My goal wasn’t to create a production-ready tool, but to get a hands-on understanding of Git’s internals—its object model, file formats, and protocols. This was about learning by doing, and challenging myself to go beyond surface-level usage.

How It Came Together

The project is structured around core Git features. Each challenge builds on the last:

Challenge 01: Initializing a Repository

I started with git init, setting up .git/ with its core directories and files—objects/, refs/, HEAD, index. It gave me a basic understanding of Git’s internal structure.

Challenge 02: Reading Blob Objects

Next, I tackled git cat-file. I parsed zlib-compressed blobs stored under .git/objects/, discovering how Git uses SHA-1 hashes to identify content.

Challenge 03: Creating Blob Objects

With git hash-object, I created my own blobs by hashing content and storing them in the correct path.
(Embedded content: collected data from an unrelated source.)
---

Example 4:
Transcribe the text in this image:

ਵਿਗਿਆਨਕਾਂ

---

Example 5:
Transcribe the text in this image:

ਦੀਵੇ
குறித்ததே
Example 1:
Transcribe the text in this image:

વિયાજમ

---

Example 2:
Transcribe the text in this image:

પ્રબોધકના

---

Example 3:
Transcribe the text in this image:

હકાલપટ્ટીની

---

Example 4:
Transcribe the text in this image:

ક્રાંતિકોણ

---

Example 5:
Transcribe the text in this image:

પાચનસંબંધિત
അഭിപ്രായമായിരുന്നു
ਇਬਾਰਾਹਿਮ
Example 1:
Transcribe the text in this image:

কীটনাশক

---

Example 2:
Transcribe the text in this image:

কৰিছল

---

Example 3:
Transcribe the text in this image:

This taught me about Git’s content-addressable storage model.

Challenge 04: Reading Tree Objects

Tree objects model directories. I learned to parse their binary structure: <mode> <name>\0<sha>. This showed me how Git stores directory snapshots efficiently.
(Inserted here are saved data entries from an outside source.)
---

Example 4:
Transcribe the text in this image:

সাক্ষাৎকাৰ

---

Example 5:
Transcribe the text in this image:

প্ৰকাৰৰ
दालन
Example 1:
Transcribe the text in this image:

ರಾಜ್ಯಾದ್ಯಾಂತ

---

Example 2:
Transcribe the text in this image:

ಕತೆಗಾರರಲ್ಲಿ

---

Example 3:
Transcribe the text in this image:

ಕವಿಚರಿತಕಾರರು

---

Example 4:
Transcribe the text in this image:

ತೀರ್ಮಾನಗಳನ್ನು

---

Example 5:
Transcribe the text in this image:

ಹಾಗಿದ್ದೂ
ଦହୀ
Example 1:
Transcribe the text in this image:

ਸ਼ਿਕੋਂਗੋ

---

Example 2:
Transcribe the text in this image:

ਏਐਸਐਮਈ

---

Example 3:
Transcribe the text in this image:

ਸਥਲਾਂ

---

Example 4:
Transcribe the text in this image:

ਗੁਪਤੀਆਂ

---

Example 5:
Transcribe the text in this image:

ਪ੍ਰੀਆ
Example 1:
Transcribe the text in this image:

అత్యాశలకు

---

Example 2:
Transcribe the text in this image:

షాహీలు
Challenge 05: Writing Tree Objects

Using git write-tree, I built trees from the index. This required bottom-up tree construction, grouping by directories and avoiding redundant trees - I used DFS algorithm for this part.

Challenge 06: Creating Commits

A commit object links a tree snapshot to metadata and parent commits. Building one by hand taught me how Git tracks history with immutable snapshots.

Challenge 07: Cloning a Repository

The toughest challenge was git clone. I reverse-engineered Git’s Smart HTTP protocol, parsed server responses, and processed .pack files. The pack file format was the toughest part—Git crams so much data into such a tight structure. I had to deal with variable-length integers, Big-Endian encoding, and delta compression (like REF_DELTA), all while parsing a binary stream byte by byte. Decompressing objects and reconstructing the working directory felt like assembling a puzzle with no picture to guide me. But when it worked, it was a rush— I’d cloned a repository from scratch!

What I Learned

Mini Git gave me a deep appreciation for Git’s internals. I now understand:

How Git stores everything using content-addressed, immutable objects
How trees and commits form a history graph
How .pack files and delta compression optimize storage
How Smart HTTP enables efficient network transfer

Git isn’t magic—it’s a clever combination of simple parts. By rebuilding it from scratch, I learned how those parts fit together.

Why It Matters

If you've ever wondered what happens when you type git clone, this is a deep dive into that process. It’s not about replacing Git but about appreciating the engineering behind it. I hope Mini Git inspires other devs to dig deeper and explore the tools they use every day.